__Instruction__.
Images don't belong in the copy. Output the rest of the data exactly.

__Exercise material__.
☆ ☆ ☆ ☆ ☆

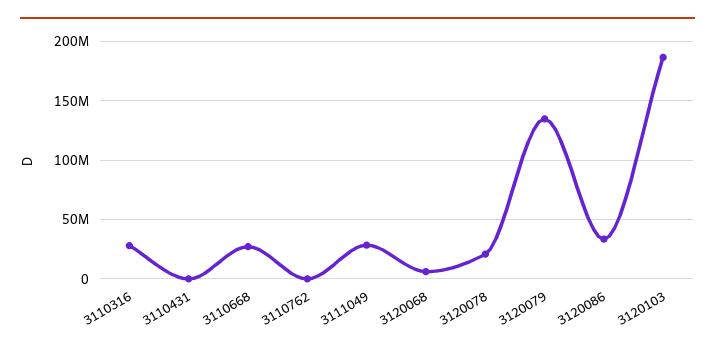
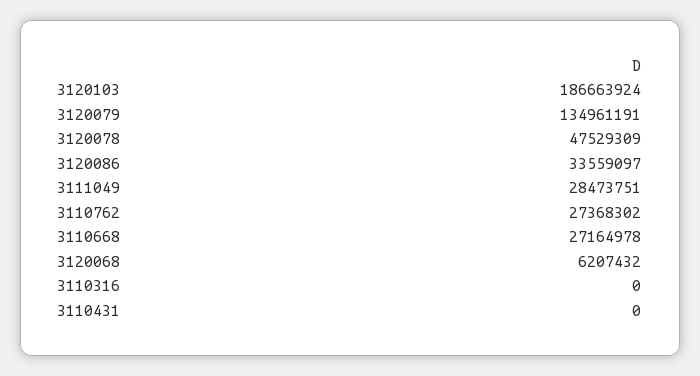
  {
-   "3110316": 30000000,
+   "3110316": 0,
    "3110431": 0,
    "3110668": 27164978,
-   "3110762": 0,
+   "3110762": 27368302,
    "3111049": 28473751,
    "3120068": 6207432,
-   "3120078": 20000000,
+   "3120078": 47529309,
    "3120079": 134961191,
    "3120086": 33559097,
    "3120103": 186663924
  }

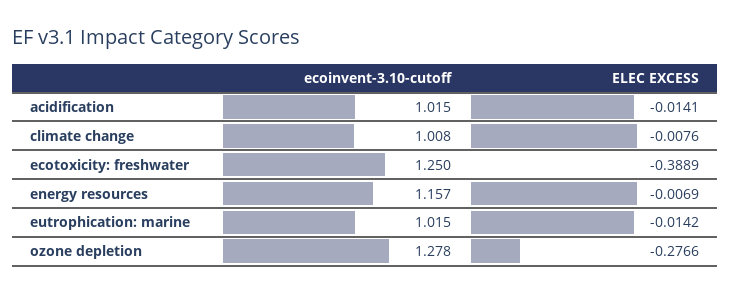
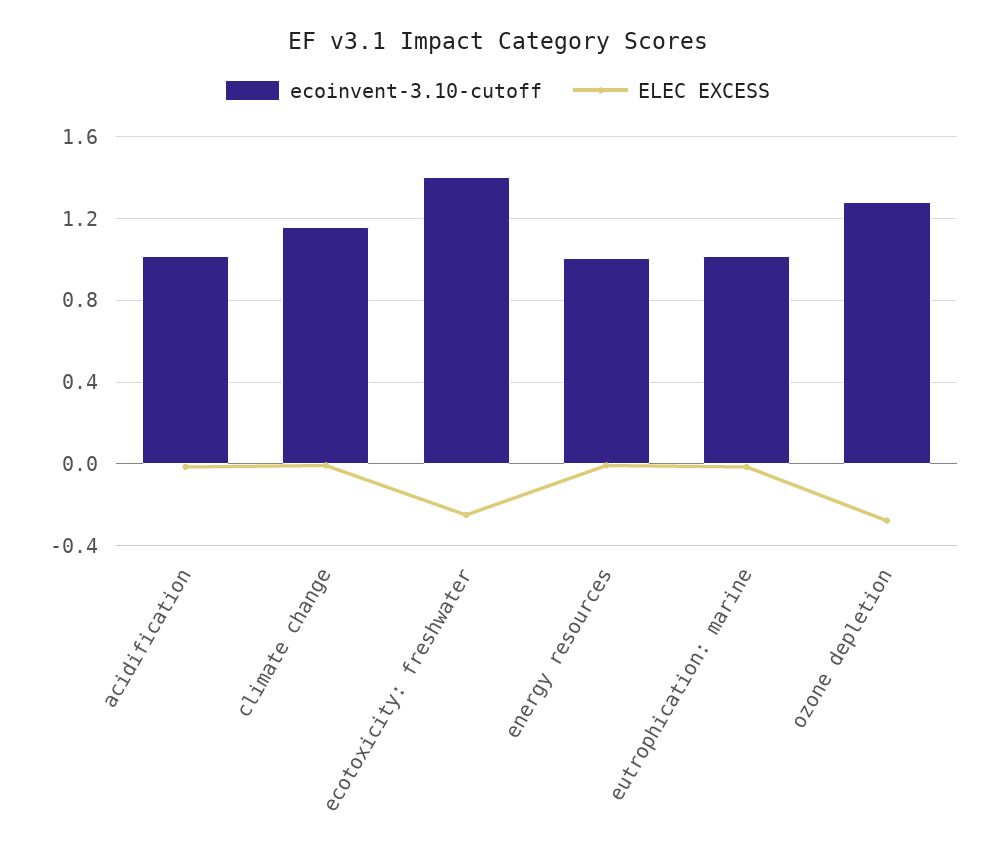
  {
    "ecoinvent-3.10-cutoff": {
      "acidification": 1.015,
-     "climate change": 1.008,
+     "climate change": 1.15,
-     "ecotoxicity: freshwater": 1.25,
+     "ecotoxicity: freshwater": 1.4,
-     "energy resources": 1.157,
+     "energy resources": 1,
      "eutrophication: marine": 1.015,
      "ozone depletion": 1.278
    },
    "ELEC EXCESS": {
      "acidification": -0.0141,
      "climate change": -0.0076,
-     "ecotoxicity: freshwater": -0.3889,
+     "ecotoxicity: freshwater": -0.25,
      "energy resources": -0.0069,
      "eutrophication: marine": -0.0142,
      "ozone depletion": -0.2766
    }
  }

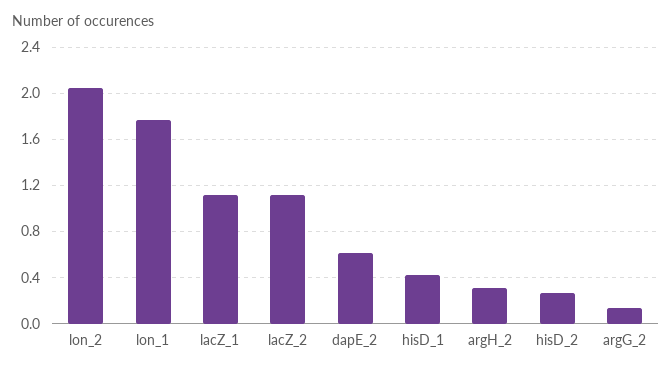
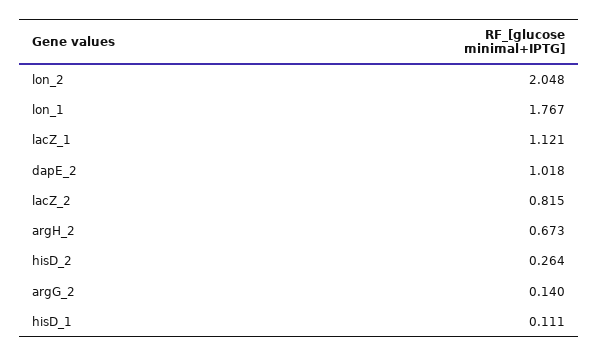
  {
    "lon_2": 2.048,
    "lon_1": 1.767,
    "lacZ_1": 1.121,
-   "lacZ_2": 1.1,
+   "lacZ_2": 0.815,
-   "dapE_2": 0.6,
+   "dapE_2": 1.018,
-   "hisD_1": 0.4,
+   "hisD_1": 0.111,
-   "argH_2": 0.3,
+   "argH_2": 0.673,
    "hisD_2": 0.264,
    "argG_2": 0.14
  }

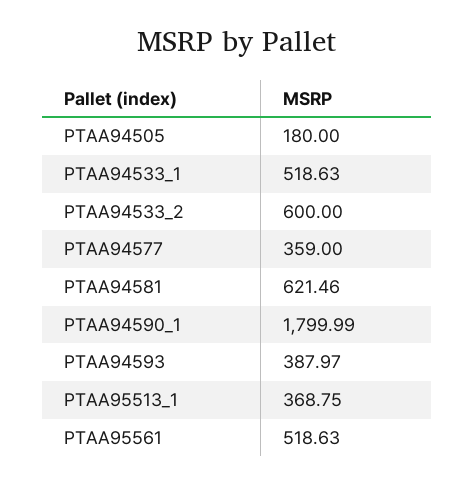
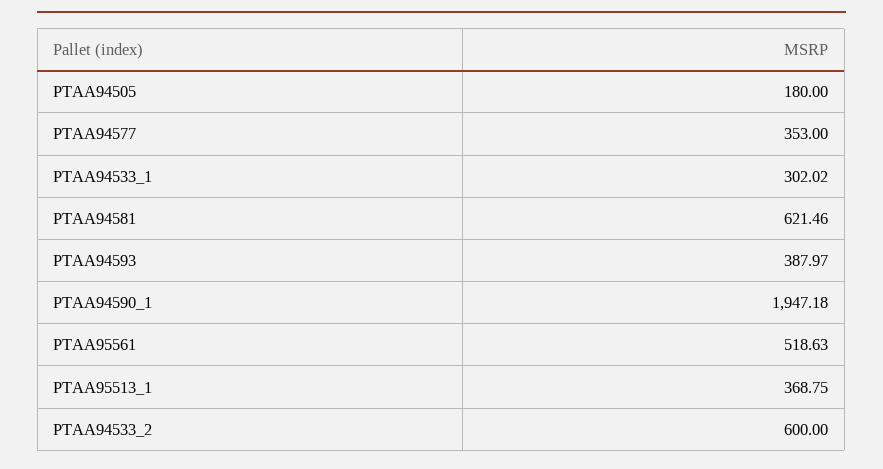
  {
    "PTAA94505": 180,
-   "PTAA94533_1": 518.63,
+   "PTAA94533_1": 302.02,
    "PTAA94533_2": 600,
-   "PTAA94577": 359,
+   "PTAA94577": 353,
    "PTAA94581": 621.46,
-   "PTAA94590_1": 1799.99,
+   "PTAA94590_1": 1947.18,
    "PTAA94593": 387.97,
    "PTAA95513_1": 368.75,
    "PTAA95561": 518.63
  }

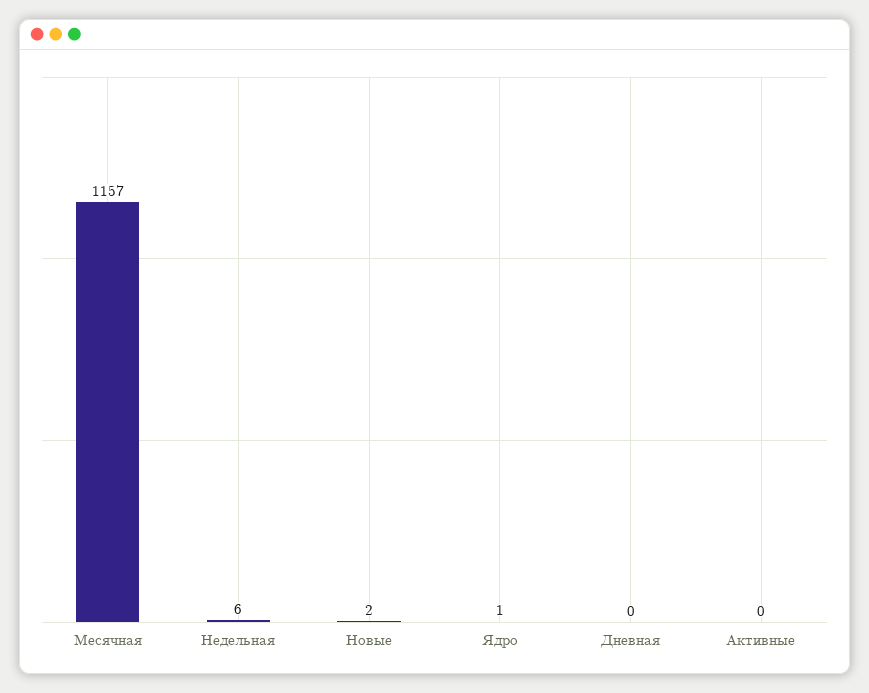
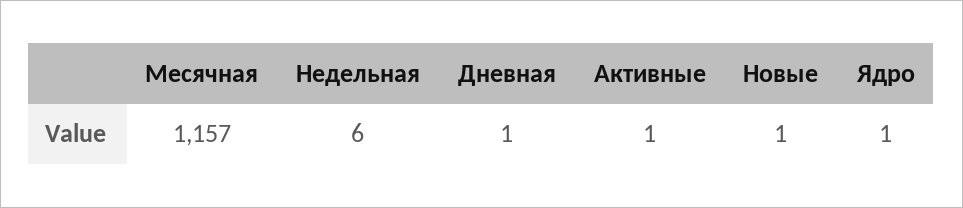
  {
    "Месячная": 1157,
    "Недельная": 6,
-   "Новые": 2,
+   "Новые": 1,
    "Ядро": 1,
-   "Дневная": 0,
+   "Дневная": 1,
-   "Активные": 0
+   "Активные": 1
  }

☆ ☆ ☆ ☆ ☆

__The answer__.
  {
-   "3110316": 30000000,
+   "3110316": 0,
    "3110431": 0,
    "3110668": 27164978,
-   "3110762": 0,
+   "3110762": 27368302,
    "3111049": 28473751,
    "3120068": 6207432,
-   "3120078": 20000000,
+   "3120078": 47529309,
    "3120079": 134961191,
    "3120086": 33559097,
    "3120103": 186663924
  }

  {
    "ecoinvent-3.10-cutoff": {
      "acidification": 1.015,
-     "climate change": 1.008,
+     "climate change": 1.15,
-     "ecotoxicity: freshwater": 1.25,
+     "ecotoxicity: freshwater": 1.4,
-     "energy resources": 1.157,
+     "energy resources": 1,
      "eutrophication: marine": 1.015,
      "ozone depletion": 1.278
    },
    "ELEC EXCESS": {
      "acidification": -0.0141,
      "climate change": -0.0076,
-     "ecotoxicity: freshwater": -0.3889,
+     "ecotoxicity: freshwater": -0.25,
      "energy resources": -0.0069,
      "eutrophication: marine": -0.0142,
      "ozone depletion": -0.2766
    }
  }

  {
    "lon_2": 2.048,
    "lon_1": 1.767,
    "lacZ_1": 1.121,
-   "lacZ_2": 1.1,
+   "lacZ_2": 0.815,
-   "dapE_2": 0.6,
+   "dapE_2": 1.018,
-   "hisD_1": 0.4,
+   "hisD_1": 0.111,
-   "argH_2": 0.3,
+   "argH_2": 0.673,
    "hisD_2": 0.264,
    "argG_2": 0.14
  }

  {
    "PTAA94505": 180,
-   "PTAA94533_1": 518.63,
+   "PTAA94533_1": 302.02,
    "PTAA94533_2": 600,
-   "PTAA94577": 359,
+   "PTAA94577": 353,
    "PTAA94581": 621.46,
-   "PTAA94590_1": 1799.99,
+   "PTAA94590_1": 1947.18,
    "PTAA94593": 387.97,
    "PTAA95513_1": 368.75,
    "PTAA95561": 518.63
  }

  {
    "Месячная": 1157,
    "Недельная": 6,
-   "Новые": 2,
+   "Новые": 1,
    "Ядро": 1,
-   "Дневная": 0,
+   "Дневная": 1,
-   "Активные": 0
+   "Активные": 1
  }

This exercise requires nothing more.